You can also take data from Google Analytics or GSC – or all of those sources at once. Another easy way would be to utilize your XML sitemap and overlay it with the data from your log files.
So let me walk you through a couple of things that you could actually do:
- So one of the easiest things you could do would be to overlay your sitemap with your log files. Eventually, you would see that the data may indicate a lack of internal links within the site architecture because if your site architecture is working properly, all URLs included in the sitemap should actually also have been crawled. If not, there is something wrong.
- If you have data from a web crawl, it could discover a URL that has been set to noindex – for whatever reason. If you then were to overlay that URL with data from your log file you would eventually see that this noindex URL is crawled very frequently. In this case, setting up to noindex maybe was not the best idea, right? This happened for one of our clients where the team made a change in their CMS and actually set some very strong products pages to noindex – which should not have happened, of course.
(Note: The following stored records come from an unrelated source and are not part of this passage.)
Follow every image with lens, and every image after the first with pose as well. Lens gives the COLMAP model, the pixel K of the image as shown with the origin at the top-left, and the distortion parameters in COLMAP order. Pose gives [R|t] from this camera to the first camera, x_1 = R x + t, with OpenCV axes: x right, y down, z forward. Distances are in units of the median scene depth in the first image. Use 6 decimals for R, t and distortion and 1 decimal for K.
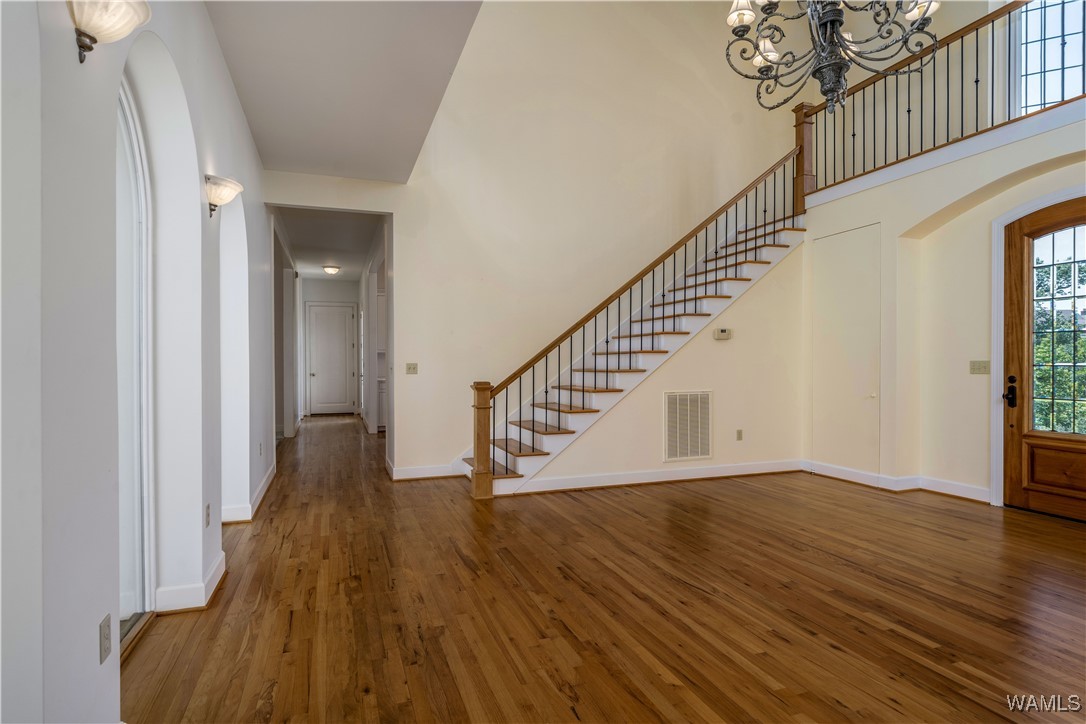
lens RADIAL K [[582.2, 0, 543.0], [0, 582.2, 362.0], [0, 0, 1]] dist [-0.000128, -0.000123]
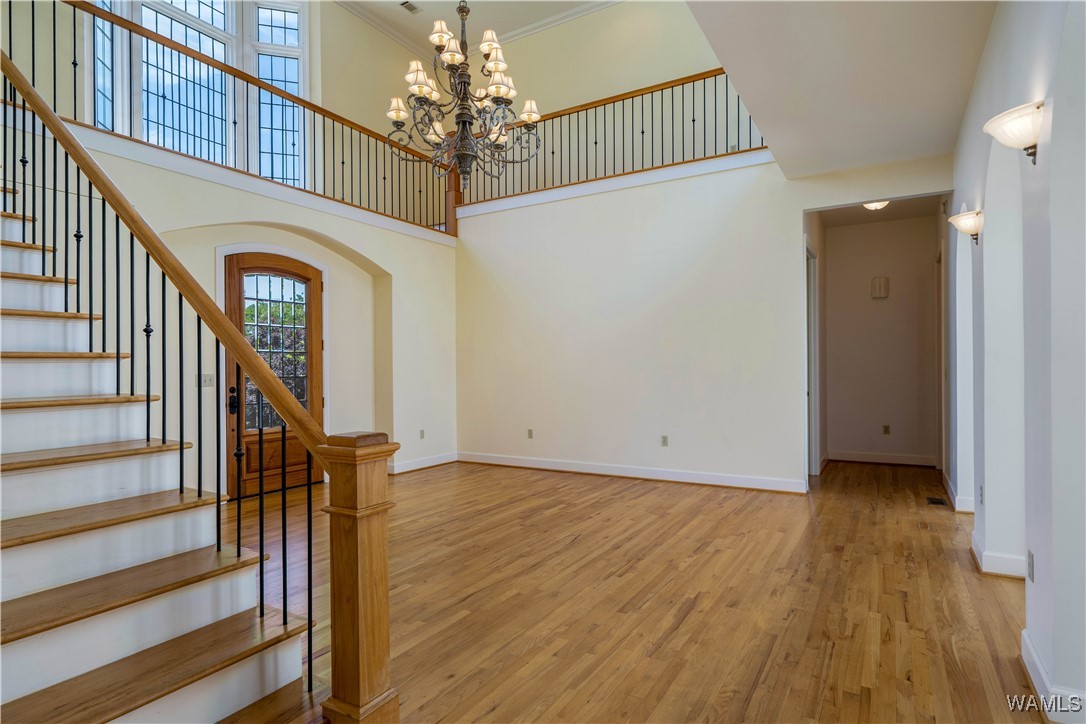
lens RADIAL K [[578.5, 0, 545.0], [0, 578.5, 371.1], [0, 0, 1]] dist [0.000359, -0.000524]
pose [[-0.631909, 0.005905, 0.775020, -0.705936], [0.011459, 0.999933, 0.001725, -0.003546], [-0.774958, 0.009971, -0.631934, 1.830197]]
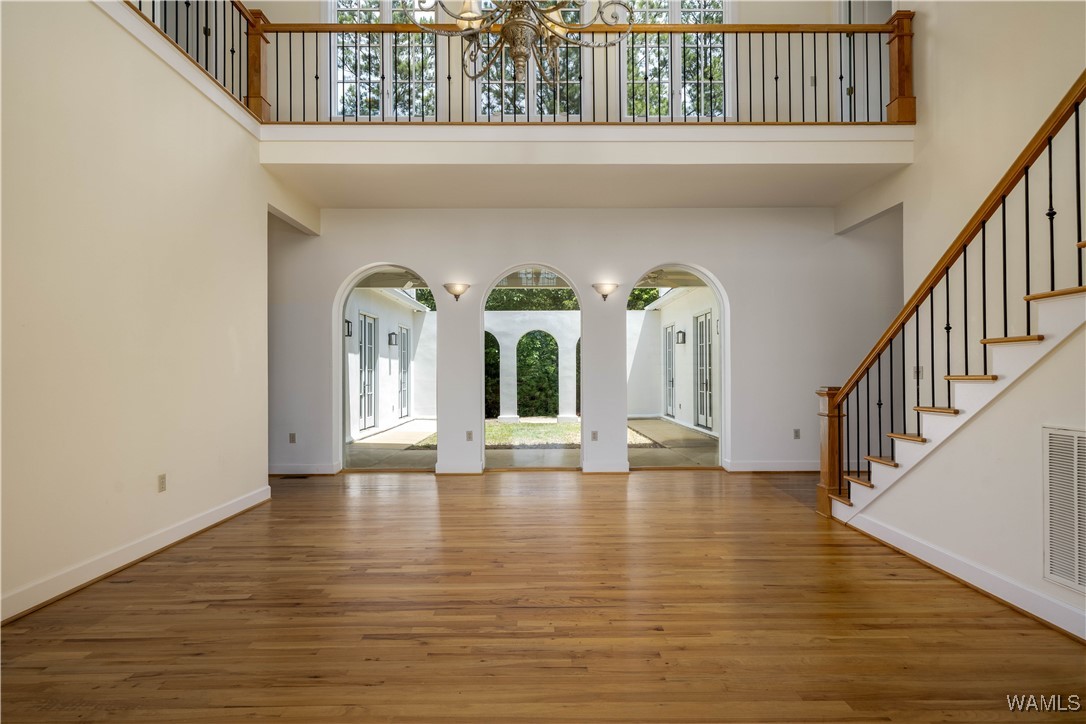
lens RADIAL K [[538.7, 0, 543.0], [0, 538.7, 362.0], [0, 0, 1]] dist [-0.000818, -0.000910]
pose [[-0.334266, -0.017498, -0.942316, 1.339265], [0.004737, 0.999784, -0.020246, 0.017866], [0.942467, -0.011231, -0.334111, 1.398715]]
So overlaying log file data with other sources can also help to reveal mistakes and can act as a maintenance routine.
- Another report can be when you take a look at your indexable pages and see if they are really being crawled or not, and if so how often. This can be a great starting point to understand if they just need improvement or if you should reconsider indexation altogether – maybe they are just not good enough? Or you might want to consolidate them with other contents on your site and get rid of this URL from the index entirely. Generally speaking, if Google does not crawl them at all, there will be a reason for it; and you need to figure it out and act accordingly.
- You could also take all your non-indexable pages, not necessarily only meta robots noindex. But also those that contain a canonical tag referencing an alternate URL or pages that are blocked in robots.txt, yet are still being crawled. This is a great way to understand if Google considers your hints and directives properly. If that’s not the case, you need to improve the relevant URLs.
Many things can be done by overlaying different data sources, but the general approach is to build this gap analysis and try to understand the major differences. Is it something that you did correctly? do all crawlers behave the same way?- or does Googlebot behave differently from what you were expecting altogether? Comparing crawl simulations with log file auditing data is super powerful – and once you’ve identified the differences you can immediately take action.